On Facebook, a journalist friend vented about local sites’ aggregation practices, which several times a day summarize and link to news her staff has reported: “It’s my reporters doing all the hard work! Am I looking at this wrong?” It’s a type of heartburn, but keep it in perspective: It has been going on since the first time a radio talker read the news on the air.

Nieman Journalism Lab reports on how NPR is trying a new strategy for rolling out new shows, aiming to simplify the process and lower the cost while also making use of social media. My first thought was it just shows that NPR, perhaps because it relies on grants and donations rather than advertising, has been somewhat insulated from the economic issues confronting print and commercial broadcast news organizations because it has been several years since I became used to hearing the idea of “fail fast, fail cheap.” But my second thought was that it illustrates one problem for traditional media: We don’t like to do anything just one time.
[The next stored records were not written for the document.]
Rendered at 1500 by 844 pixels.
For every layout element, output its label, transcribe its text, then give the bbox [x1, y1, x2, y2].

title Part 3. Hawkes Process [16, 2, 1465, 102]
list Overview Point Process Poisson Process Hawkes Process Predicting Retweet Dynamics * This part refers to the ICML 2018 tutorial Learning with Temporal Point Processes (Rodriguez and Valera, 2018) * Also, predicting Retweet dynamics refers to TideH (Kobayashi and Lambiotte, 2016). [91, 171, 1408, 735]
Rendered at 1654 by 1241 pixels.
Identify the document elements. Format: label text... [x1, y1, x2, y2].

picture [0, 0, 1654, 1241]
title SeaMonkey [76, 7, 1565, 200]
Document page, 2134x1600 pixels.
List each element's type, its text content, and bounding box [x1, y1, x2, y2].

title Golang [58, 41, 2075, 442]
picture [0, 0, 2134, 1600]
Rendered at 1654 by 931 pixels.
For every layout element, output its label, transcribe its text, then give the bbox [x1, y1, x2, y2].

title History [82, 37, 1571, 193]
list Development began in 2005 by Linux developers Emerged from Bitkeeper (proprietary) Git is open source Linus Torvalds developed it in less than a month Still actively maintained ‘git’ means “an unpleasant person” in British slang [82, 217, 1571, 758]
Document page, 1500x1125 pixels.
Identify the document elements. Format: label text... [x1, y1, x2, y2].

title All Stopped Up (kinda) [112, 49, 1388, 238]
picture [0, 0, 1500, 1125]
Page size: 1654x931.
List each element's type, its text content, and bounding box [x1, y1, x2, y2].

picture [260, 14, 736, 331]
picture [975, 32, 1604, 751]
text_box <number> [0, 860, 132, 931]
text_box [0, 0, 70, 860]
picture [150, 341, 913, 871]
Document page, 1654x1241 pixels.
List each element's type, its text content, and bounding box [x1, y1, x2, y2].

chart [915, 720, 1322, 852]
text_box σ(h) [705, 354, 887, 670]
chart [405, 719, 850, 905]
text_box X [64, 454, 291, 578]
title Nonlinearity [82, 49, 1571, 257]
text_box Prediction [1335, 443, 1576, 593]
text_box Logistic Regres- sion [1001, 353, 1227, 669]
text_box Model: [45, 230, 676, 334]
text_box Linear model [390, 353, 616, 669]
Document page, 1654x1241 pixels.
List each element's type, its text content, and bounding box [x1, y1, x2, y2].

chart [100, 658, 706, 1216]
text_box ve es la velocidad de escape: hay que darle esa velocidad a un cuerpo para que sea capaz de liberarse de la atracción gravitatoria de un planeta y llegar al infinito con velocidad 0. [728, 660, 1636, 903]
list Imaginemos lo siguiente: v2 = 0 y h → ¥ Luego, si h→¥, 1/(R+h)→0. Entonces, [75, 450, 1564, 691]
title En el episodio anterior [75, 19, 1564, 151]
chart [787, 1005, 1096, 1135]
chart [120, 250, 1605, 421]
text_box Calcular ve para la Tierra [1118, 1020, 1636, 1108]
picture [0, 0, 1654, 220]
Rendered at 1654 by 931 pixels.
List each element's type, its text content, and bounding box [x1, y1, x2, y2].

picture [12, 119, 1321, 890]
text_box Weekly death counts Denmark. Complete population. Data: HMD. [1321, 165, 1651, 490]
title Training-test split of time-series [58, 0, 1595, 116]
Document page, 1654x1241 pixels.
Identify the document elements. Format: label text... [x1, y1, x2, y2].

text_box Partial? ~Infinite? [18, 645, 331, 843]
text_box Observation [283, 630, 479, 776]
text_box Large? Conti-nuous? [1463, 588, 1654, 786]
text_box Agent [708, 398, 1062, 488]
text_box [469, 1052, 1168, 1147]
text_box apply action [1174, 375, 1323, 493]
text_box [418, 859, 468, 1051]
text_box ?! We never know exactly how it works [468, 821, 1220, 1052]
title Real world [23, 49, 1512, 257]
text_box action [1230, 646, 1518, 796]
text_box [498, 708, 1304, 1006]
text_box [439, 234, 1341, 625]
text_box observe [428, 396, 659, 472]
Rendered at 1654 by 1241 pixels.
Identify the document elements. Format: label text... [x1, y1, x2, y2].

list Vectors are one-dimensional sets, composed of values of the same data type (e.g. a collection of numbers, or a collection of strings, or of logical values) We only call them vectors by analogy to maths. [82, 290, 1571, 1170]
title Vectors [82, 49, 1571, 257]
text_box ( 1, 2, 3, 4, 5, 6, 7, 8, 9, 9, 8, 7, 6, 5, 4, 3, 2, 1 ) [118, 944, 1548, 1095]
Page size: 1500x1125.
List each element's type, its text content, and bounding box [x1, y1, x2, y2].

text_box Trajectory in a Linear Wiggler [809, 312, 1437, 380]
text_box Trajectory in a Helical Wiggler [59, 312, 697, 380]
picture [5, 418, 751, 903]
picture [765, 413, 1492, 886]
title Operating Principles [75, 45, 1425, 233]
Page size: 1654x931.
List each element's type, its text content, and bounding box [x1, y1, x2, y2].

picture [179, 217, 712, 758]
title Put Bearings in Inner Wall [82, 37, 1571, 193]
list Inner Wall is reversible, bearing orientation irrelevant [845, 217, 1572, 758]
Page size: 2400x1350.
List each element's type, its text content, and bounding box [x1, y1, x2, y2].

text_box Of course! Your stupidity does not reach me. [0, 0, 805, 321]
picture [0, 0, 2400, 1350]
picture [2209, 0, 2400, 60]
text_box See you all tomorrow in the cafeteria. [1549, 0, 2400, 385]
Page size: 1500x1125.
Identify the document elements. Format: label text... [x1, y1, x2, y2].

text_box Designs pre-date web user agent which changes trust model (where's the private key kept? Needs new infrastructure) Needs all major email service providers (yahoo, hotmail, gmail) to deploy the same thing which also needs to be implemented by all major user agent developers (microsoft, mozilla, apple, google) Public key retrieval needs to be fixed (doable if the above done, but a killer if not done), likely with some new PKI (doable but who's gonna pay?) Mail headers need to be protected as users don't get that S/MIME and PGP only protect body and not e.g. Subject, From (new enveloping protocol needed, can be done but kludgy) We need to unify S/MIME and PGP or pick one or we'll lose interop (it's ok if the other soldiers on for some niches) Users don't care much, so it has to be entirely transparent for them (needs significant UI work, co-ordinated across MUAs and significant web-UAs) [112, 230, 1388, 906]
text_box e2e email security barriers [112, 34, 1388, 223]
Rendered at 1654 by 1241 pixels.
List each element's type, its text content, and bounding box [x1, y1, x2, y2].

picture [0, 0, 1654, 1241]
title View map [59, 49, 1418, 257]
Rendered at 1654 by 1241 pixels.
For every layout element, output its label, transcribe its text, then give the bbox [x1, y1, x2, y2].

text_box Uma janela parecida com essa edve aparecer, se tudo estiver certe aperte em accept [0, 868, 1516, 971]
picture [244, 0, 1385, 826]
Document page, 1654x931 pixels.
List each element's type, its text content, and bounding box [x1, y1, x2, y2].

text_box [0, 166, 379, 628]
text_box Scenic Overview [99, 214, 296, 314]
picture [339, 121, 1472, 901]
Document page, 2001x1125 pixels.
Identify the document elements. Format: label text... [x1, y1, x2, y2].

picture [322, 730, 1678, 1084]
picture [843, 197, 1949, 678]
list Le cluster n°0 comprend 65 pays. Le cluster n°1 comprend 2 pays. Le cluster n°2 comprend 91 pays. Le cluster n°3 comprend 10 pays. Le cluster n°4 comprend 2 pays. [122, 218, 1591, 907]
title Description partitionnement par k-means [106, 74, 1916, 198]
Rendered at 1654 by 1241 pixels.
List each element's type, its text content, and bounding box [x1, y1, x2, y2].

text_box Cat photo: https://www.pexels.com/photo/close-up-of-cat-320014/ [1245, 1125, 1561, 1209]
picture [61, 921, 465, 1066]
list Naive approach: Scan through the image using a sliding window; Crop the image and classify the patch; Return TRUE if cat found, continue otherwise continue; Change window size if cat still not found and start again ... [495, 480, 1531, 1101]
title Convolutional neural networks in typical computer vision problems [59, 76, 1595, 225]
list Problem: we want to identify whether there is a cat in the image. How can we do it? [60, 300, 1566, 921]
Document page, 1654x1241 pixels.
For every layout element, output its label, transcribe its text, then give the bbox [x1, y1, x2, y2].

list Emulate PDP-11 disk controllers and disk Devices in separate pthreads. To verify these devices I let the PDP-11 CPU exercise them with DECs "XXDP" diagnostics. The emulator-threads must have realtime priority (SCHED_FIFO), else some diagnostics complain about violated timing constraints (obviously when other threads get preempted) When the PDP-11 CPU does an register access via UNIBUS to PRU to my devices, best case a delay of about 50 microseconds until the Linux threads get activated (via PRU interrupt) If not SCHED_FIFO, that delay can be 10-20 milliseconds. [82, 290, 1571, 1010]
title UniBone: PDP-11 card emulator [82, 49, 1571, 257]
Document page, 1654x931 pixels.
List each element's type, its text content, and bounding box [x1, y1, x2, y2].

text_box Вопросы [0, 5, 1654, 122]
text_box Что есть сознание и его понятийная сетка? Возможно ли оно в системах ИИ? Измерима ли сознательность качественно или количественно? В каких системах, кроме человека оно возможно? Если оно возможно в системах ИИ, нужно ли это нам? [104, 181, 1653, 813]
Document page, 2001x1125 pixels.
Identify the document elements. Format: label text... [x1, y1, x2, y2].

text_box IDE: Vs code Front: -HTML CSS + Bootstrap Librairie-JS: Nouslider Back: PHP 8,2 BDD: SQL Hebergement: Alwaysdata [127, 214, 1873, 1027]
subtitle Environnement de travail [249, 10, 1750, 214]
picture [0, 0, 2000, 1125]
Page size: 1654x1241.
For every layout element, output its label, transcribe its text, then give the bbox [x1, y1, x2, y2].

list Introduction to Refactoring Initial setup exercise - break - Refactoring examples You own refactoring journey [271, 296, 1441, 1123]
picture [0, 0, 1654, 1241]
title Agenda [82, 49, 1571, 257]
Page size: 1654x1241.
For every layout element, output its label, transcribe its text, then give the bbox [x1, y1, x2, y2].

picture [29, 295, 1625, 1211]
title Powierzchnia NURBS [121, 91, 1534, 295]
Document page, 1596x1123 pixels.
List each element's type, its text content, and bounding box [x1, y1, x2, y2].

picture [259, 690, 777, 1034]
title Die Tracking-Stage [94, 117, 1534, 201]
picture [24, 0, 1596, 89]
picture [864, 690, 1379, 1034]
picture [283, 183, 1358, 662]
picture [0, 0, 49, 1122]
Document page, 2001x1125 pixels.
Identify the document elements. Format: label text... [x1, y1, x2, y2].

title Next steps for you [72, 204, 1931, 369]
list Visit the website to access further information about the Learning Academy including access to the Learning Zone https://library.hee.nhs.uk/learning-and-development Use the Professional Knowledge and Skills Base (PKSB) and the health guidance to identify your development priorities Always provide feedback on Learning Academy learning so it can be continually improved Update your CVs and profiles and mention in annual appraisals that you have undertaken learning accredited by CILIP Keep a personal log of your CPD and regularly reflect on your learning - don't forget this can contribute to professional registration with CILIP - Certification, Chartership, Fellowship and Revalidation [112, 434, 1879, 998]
I don’t mean stories, I mean columns, features, shows, sections, segments. We’re used to the idea of stand-alone news and features, but anything that we would do more than once, but not at least weekly and not for the foreseeable future, is a giant barrier. Any traditional news source is tremendously structured and formatted. The idea of predictability is roundly accepted as a plus, that people want to know what they are getting before they even try. Try telling a newspaper editor (not to pick on newspapers; this is just an example) that certain stories should run in larger type. At best, he’ll convene a committee to discuss it for a few weeks, and if they tend to agree they’ll run off test copies on the press and discuss it some more. So in that sense, even though many organizations have been preaching “fail fast, fail cheap,” almost no one really practices it. “Fail fast, fail cheap” means you go ahead and do it, and if it clear quickly that it isn’t working, you stop.

Finally, John Robinson explains what I would call the cognitive dissonance in a Pew study of news habits, which reported that “31 percent of people ages 18-24 get no news on an average day, and 22 percent of 30-34-year-olds get none either.” The nut of John’s argument:

“The 18-24 year-old age group is the ‘if-the-news-is-that-important-it-will-find-me’ generation. Those folks are on Facebook. They get news every time they log on. Their friends tell them the news in their worlds. (And for you not on Facebook, don’t think that they talk about what they had for breakfast.) This generation doesn’t immediately call it news the way we old-timers do, but when they watch, say, the president slow jammin’ the news, it is news. When they see the ‘Trending Articles’ foisted upon them by Facebook, that’s news. (Well, some of them are.)

“But if you ask them where they get news, the answer is Google and Yahoo and Jon Stewart and Huffington Post. It’s rarely actual, traditional, mainstream news organizations. The news may originate there, but they don’t identify those as the sources. And that’s one of the problems with using the generic term ‘news’ in a survey.”

And that right there is the larger issue: Not just young people but almost everyone now picks up news everywhere throughout the day. It used to be far more structured; the morning paper (or, before that, the afternoon paper), the evening TV news and whatever people talked about during the day that was passed on by word of mouth or that was big enough to warrant a news break on TV or radio in the middle of the day. It’s all atomized now, or it’s increasingly so.